Sardis: They Came Out

Life in Sardis was comfortable and self-indulgent.  Geographically the city existed on an acropolis 1500 feet above a valley floor.  It was literally impregnable from three sides: from four sides if the watchmen would stay alert to an approaching enemy.  But, because of their complacency and inattentiveness, Sardis was conquered twice.

The condition of the assembly at Sardis was desperate.  Christ gives no commendation to this church.  Outwardly, they had a semblance of life, but inwardly they were dead.  They had to be prodded and provoked to stay alert, to stabilize what they had before losing it, and to revive their memories of what it was like to receive and to obey God’s Word.  Immediate repentance and a radical change of mind were imperative.
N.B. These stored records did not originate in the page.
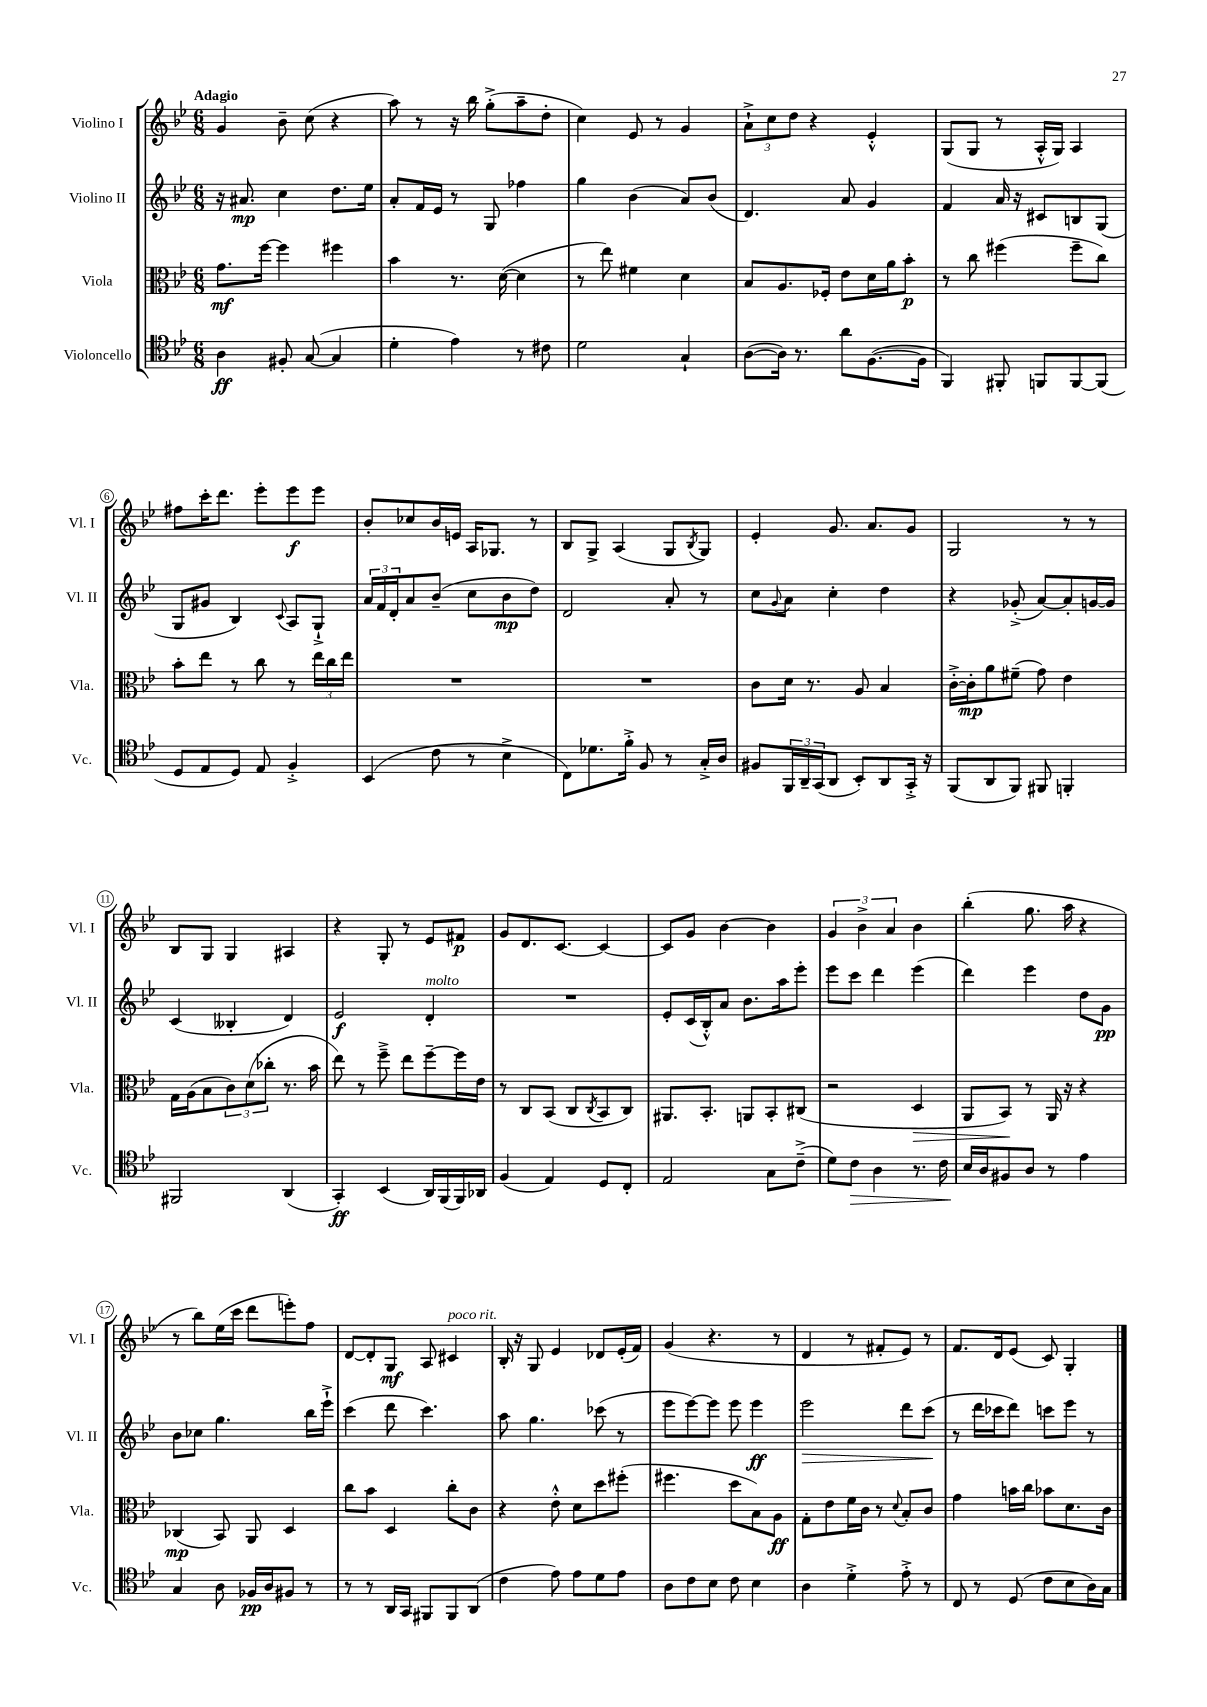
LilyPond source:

<<
\new StaffGroup <<
\new Staff = "s0" \with { instrumentName = "Violino I" shortInstrumentName = "Vl. I" } {
    \clef treble \key bes \major \numericTimeSignature \time 6/8 \tempo "Adagio"
    g'4 bes'8-- c''8( r4 |
    a''8) r8 r16 bes''16 g''8-.->( a''8-- d''8-. |
    c''4) ees'8 r8 g'4 |
    \tuplet 3/2 { a'8-!-> c''8 d''8 } r4 ees'4-.-^ |
    g8( g8 r8 a16-.-^ g16) a4 |
    fis''8 c'''16-. d'''8. ees'''8-. ees'''8\f ees'''8 |
    bes'8-. ces''8 bes'16 e'16 a16 ges8. r8 |
    bes8 g8-> a4( g8 \acciaccatura { bes8 } g8) |
    ees'4-. g'8. a'8. g'8 |
    g2 r8 r8 |
    bes8 g8 g4 ais4 |
    r4 g8-. r8 ees'8 fis'8\p |
    g'8 d'8. c'8.~ c'4~ |
    c'8 g'8 bes'4~ bes'4 |
    \tuplet 3/2 { g'4 bes'4-> a'4 } bes'4 |
    bes''4-.( g''8. a''16 r4 |
    r8 bes''8) ees''16( c'''16 d'''8 e'''8-.) f''8 |
    d'8~ d'8-. g8\mf a8 cis'4^\markup { \italic "poco rit." } |
    bes16-. r16 g8 ees'4 des'8 ees'16-.( f'16) |
    g'4( r4. r8 |
    d'4 r8 fis'8-. ees'8) r8 |
    f'8. d'16 ees'8( c'8) g4-. \bar "|." |
}
\new Staff = "s1" \with { instrumentName = "Violino II" shortInstrumentName = "Vl. II" } {
    \clef treble \key bes \major \numericTimeSignature \time 6/8
    r16 ais'8.\mp c''4 d''8. ees''16 |
    a'8-. f'16 ees'16 r8 g8 fes''4 |
    g''4 bes'4( a'8) bes'8( |
    d'4.) a'8 g'4 |
    f'4 a'16 r16 cis'8 b8 g8( |
    g8 gis'8 bes4) \appoggiatura { c'8 } a8 g8-!-> |
    \tuplet 3/2 { a'16 f'16 d'16-. } a'8 bes'8--( c''8 bes'8\mp d''8) |
    d'2 a'8-. r8 |
    c''8 \appoggiatura { g'8 } a'8 c''4-. d''4 |
    r4 ges'8-.->( a'8~) a'8-. g'16~ g'16 |
    c'4( beses4-. d'4) |
    ees'2\f d'4-.^\markup { \italic "molto" } |
    R2. |
    ees'8-. c'16( bes16-.-^) a'8 bes'8. a''16 ees'''8-. |
    ees'''8 c'''8 d'''4 ees'''4( |
    d'''4) ees'''4 d''8 g'8\pp |
    bes'8 ces''8 g''4. bes''16 ees'''16-!-> |
    c'''4( d'''8 c'''4.) |
    a''8 g''4. ces'''8( r8 |
    ees'''8 ees'''8~) ees'''8 ees'''8 ees'''4\ff |
    ees'''2\> d'''8 c'''8\!( |
    r8 d'''16 ces'''16 d'''8) c'''8 ees'''8 r8 \bar "|." |
}
\new Staff = "s2" \with { instrumentName = "Viola" shortInstrumentName = "Vla." } {
    \clef alto \key bes \major \numericTimeSignature \time 6/8
    g'8.\mf f''16~ f''4 fis''4 |
    bes'4 r8. d'16~( d'4 |
    r8 ees''8) fis'4 d'4 |
    bes8 a8. fes16-. ees'8 d'16 a'16 bes'8-.\p |
    r8 c''8 fis''4( fis''8-- c''8) |
    bes'8-. ees''8 r8 c''8 r8 \tuplet 3/2 { ees''16 c''16 ees''16 } |
    R2. |
    R2. |
    c'8 d'16 r8. a8 bes4 |
    c'16~-.-> c'16-.\mp a'8 fis'8--( g'8) ees'4 |
    g16 a16( bes8 \tuplet 3/2 { c'8) d'8( ces''8-. } r8. bes'16 |
    ees''8) r8 f''8---> ees''8 f''8~-- f''16 ees'16 |
    r8 c8 bes,8( c8 \acciaccatura { c8 } bes,8 c8) |
    ais,8. bes,8.-. a,8 bes,8-. cis8( |
    r2 d4\> |
    a,8 bes,8\!) r8 a,16 r16 r4 |
    ces4\mp( bes,8) a,8 d4 |
    c''8 bes'8 d4 c''8-. c'8 |
    r4 ees'8-.-^ d'8 d''8 fis''8-.( |
    fis''4. d''8 bes8) a8\ff |
    g8-. ees'8 f'16 c'16 r8 \appoggiatura { d'8 } bes8-. c'8 |
    g'4 b'16 c''16 bes'8 d'8. c'16 \bar "|." |
}
\new Staff = "s3" \with { instrumentName = "Violoncello" shortInstrumentName = "Vc." } {
    \clef tenor \key bes \major \numericTimeSignature \time 6/8
    a4\ff fis8-. g8~( g4 |
    d'4-. ees'4) r8 cis'8 |
    d'2 g4-! |
    a8~( a16) r8. a'8 f8.~( f16 |
    f,4) fis,8-. f,8 f,8~ f,8( |
    d8 ees8 d8) ees8 f4-.-> |
    bes,4( c'8 r8 bes4-> |
    c8) des'8. f'16-.-> f8 r8 g16-.-> a16 |
    fis8 \tuplet 3/2 { f,16 a,16-- g,16( } a,8 bes,8-.) a,8 g,16-.-> r16 |
    f,8( a,8 f,8) fis,8 f,4-. |
    fis,2 a,4( |
    g,4-.\ff) bes,4( a,16) f,16( f,16) aes,16 |
    f4( ees4) d8 c8-. |
    ees2 g8 c'8--->( |
    d'8) c'8\> a4 r8. c'16 |
    bes16\! a16 fis8 a8 r8 ees'4 |
    g4 a8 fes16\pp a16 fis8 r8 |
    r8 r8 a,16 g,16 fis,8 fis,8 a,8( |
    c'4 ees'8) ees'8 d'8 ees'8 |
    a8 c'8 bes8 c'8 bes4 |
    a4 d'4-.-> ees'8-.-> r8 |
    c8 r8 d8( c'8 bes8 a16) g16 \bar "|." |
}
>>
>>
\layout { \context { \Score \override BarNumber.stencil = #(make-stencil-circler 0.1 0.3 ly:text-interface::print) } }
Sardis represents the historical period of the church known as the Reformation.  For the thousand years known as the Dark Ages, the common people had been ravaged by a political and corrupt church.  The Scriptures were kept from the people as church leadership wielded power and privilege, resulting in to the devastation and deception of thousands.  Some had the courage to emerge from these difficult times: among these were Martin Luther in Germany, Ulrich Zwingli and John Calvin in Switzerland, John Knox in Scotland, and Roger Williams in America.  During the Reformation the printing press was also invented and people had incredible access to the world’s all-time best seller, the Bible.

Those who come out of this darkness, the overcomers, Christ will cloth in garments symbolic of purity, holiness, and celebration.  They will have the constant assurance of having their names eternally scribed in the Book of Life.  And they will know they are acknowledged by Jesus Christ before His Father, the Almighty God, and before His innumerable entourage of angels.